(Dataset entries)
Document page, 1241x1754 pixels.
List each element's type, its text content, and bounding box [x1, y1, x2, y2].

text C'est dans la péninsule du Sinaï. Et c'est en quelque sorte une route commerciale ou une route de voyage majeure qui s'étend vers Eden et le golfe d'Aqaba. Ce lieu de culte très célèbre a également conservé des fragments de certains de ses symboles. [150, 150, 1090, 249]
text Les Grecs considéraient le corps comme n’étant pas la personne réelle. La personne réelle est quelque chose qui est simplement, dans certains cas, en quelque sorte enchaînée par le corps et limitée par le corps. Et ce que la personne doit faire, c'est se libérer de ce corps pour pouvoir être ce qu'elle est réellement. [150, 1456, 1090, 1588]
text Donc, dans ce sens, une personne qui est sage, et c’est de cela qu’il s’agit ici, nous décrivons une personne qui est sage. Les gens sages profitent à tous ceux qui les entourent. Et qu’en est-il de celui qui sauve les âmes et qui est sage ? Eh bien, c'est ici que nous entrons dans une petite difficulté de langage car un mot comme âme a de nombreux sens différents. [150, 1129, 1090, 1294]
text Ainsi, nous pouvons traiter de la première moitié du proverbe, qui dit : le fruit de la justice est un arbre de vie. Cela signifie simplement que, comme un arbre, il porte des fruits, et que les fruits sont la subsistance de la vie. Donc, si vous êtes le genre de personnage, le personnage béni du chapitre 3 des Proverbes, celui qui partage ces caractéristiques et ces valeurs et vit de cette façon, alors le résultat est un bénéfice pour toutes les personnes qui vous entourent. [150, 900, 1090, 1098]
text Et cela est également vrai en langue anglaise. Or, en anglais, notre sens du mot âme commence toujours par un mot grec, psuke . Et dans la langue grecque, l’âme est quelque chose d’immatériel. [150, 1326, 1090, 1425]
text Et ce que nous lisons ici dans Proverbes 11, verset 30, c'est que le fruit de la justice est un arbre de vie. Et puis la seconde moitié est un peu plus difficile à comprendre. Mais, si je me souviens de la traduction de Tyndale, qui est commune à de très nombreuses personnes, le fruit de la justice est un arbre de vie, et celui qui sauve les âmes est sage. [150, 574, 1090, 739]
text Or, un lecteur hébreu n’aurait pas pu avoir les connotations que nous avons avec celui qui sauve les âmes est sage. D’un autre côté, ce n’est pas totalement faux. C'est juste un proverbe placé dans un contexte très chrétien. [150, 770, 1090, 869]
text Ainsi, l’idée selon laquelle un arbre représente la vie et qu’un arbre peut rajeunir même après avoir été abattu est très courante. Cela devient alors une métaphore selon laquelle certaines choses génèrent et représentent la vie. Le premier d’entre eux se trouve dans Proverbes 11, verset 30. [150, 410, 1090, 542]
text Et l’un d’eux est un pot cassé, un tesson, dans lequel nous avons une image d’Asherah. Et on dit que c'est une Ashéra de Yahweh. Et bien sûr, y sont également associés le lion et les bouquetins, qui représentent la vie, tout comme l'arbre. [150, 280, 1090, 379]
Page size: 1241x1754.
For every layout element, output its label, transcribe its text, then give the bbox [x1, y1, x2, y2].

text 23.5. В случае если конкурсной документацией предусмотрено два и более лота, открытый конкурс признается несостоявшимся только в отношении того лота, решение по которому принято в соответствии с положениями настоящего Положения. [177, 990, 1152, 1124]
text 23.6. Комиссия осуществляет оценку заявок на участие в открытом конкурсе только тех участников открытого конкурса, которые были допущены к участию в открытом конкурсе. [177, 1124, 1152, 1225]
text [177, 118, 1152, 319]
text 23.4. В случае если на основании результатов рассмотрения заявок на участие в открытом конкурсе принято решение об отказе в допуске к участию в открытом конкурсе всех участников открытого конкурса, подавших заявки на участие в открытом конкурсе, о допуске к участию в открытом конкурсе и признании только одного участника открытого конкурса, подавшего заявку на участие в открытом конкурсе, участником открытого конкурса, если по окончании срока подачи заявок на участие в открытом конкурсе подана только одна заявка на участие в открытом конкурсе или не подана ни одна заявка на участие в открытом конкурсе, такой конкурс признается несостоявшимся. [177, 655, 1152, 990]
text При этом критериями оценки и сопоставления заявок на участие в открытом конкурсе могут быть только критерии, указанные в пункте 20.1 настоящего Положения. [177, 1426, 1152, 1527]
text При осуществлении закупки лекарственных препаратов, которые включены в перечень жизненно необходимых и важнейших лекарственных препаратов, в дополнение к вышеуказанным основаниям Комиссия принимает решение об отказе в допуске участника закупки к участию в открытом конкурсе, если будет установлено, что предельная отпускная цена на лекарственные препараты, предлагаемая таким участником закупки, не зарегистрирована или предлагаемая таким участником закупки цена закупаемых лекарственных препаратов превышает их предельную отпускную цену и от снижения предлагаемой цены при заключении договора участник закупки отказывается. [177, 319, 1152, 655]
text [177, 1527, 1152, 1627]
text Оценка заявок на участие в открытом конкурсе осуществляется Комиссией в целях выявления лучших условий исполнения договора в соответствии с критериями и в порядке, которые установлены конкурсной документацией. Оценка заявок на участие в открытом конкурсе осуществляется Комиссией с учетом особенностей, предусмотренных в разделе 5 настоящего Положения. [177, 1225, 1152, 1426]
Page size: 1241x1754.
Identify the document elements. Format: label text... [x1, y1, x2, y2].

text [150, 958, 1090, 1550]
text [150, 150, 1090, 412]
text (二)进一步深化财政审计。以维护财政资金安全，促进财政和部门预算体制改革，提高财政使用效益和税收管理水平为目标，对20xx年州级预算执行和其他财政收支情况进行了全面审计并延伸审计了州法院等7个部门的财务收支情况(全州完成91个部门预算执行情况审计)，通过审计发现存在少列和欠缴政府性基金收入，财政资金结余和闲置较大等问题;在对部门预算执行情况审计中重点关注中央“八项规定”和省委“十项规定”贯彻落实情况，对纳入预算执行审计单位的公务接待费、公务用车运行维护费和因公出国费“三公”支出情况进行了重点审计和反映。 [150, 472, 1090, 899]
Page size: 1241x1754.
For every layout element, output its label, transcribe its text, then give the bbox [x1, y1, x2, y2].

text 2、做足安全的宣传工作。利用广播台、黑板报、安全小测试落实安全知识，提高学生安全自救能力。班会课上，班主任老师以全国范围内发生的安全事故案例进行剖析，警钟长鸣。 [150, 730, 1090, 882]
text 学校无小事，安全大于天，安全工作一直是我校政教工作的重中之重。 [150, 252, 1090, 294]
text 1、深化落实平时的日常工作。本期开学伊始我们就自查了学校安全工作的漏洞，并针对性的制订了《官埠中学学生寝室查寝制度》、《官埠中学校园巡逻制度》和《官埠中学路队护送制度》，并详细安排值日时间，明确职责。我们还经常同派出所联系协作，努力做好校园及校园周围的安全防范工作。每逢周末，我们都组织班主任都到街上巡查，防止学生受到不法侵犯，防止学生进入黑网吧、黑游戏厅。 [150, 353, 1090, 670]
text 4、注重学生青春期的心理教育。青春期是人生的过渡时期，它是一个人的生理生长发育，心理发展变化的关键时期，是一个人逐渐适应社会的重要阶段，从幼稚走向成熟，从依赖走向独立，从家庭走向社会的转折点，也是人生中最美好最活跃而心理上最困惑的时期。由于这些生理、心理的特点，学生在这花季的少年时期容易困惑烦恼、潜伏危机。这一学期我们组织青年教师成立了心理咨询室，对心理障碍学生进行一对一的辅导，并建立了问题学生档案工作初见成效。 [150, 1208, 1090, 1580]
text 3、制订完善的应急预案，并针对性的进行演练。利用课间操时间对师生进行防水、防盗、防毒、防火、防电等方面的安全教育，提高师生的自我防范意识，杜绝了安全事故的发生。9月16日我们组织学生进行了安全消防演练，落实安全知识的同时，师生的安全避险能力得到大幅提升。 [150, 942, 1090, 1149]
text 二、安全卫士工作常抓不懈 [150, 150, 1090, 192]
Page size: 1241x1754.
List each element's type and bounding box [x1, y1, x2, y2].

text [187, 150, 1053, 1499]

### PROBLEM DESCRIPTION
Lines from the one containing "List each element's type and" to the end of the data are to be printed exactly, including the first and last.

### RESULT OF THIS EXERCISE
List each element's type and bounding box [x1, y1, x2, y2].

text [187, 150, 1053, 1499]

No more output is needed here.